At Tate's camp, set up in posh suburban comfort 10 miles outside Johannesburg, politics were for the moment set aside: Tate's fight was only with Coetzee. He had arrived in South Africa 12 weeks before the bout, weighing 255 pounds. His advisers had brought him in early from Knoxville, Tenn. to avoid anticipated anti- South African demonstrations in the U.S. ( Larry Holmes, the WBC heavyweight champion, called him a "robot" for fighting in Pretoria.)
Once in the country, Ace Miller, Tate's manager, asked for films of Coetzee's fights for study. They were promised but never delivered. Finally, after days of protest and angry words, a single film was found.
"It was a highlight film," Miller fumed. "All it showed was Coetzee knocking people down. They didn't give us crap. They pull all kinds of stuff. They want this fight so bad they can taste it."
Soon things began to go sour in the U.S. camp. Tate peaked much too soon. On Sept. 5 he went 12 rounds, stopping all three sparring partners. "God, he's awesome," said Miller to trainer Donny Marshall. "But we've screwed up. He's ready to fight now."
They shifted gears and reduced Tate's training regimen, which in part explained the fact that at 240 he weighed 7 pounds more than he did for Knoetze. Two weeks later Tate came out of a sparring session with an injured left wrist. "It's those damn Joe Louis films," Marshall said. "I knew this would happen."
If Tate has a hero, it is Louis. Seldom does a day pass that he doesn't study at least one reel of one of the old champ's fights. Louis had a habit of posing for photographs as though throwing a left hook with a bent wrist, though he never threw it that way in the ring. A year ago Tate, in mistaken emulation of Louis, got into the habit of bending the wrist when he hooked, which puts an unnatural strain on the hand. Marshall even designed a brace to keep the wrist locked in training sessions. Tate refused to wear it. Finally, the wrist gave way. "I was scared to death," Miller said. "We had it X-rayed right away. But it was just a bad strain. We weren't going to let him fight injured." Treatment and rest took care of the tendinitis. Two days before the fight Dr. Robert Whittle, Tate's personal physician, pronounced the wrist as sound as ever.

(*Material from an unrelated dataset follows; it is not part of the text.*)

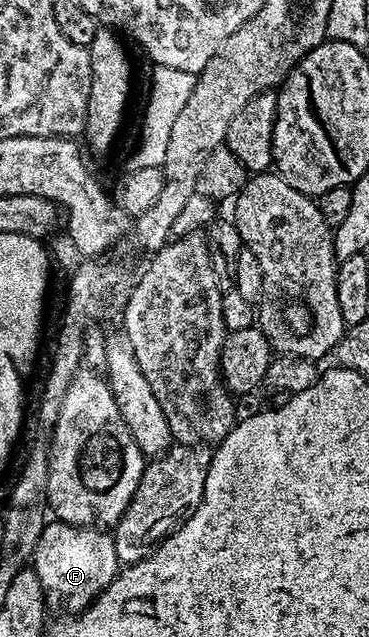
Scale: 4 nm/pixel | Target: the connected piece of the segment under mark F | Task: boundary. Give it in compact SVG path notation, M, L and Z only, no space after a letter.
M51 520L44 525L37 540L33 568L41 580L48 607L55 609L56 606L64 615L74 616L91 605L114 580L121 569L121 563L114 537L106 529Z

Unworried, Tate had passed the days with his crew from Knoxville shooting pool, watching taped cowboy movies on a TV set, lolling in the sun and listening to Richard Pryor tapes or Con Hunley country and western recordings.
"He's so damn relaxed," said Whitey Webb, one of Tate's entourage. "We're all scared to death he might fall asleep at the fight while old Con's singing the national anthem."
While Tate was relaxing, Arum, who co-promoted the fight with Southern Sun hotels, was busy scheduling 10 title bouts over the next 18 months for South Africa. The country is a boxing promoter's gold mine.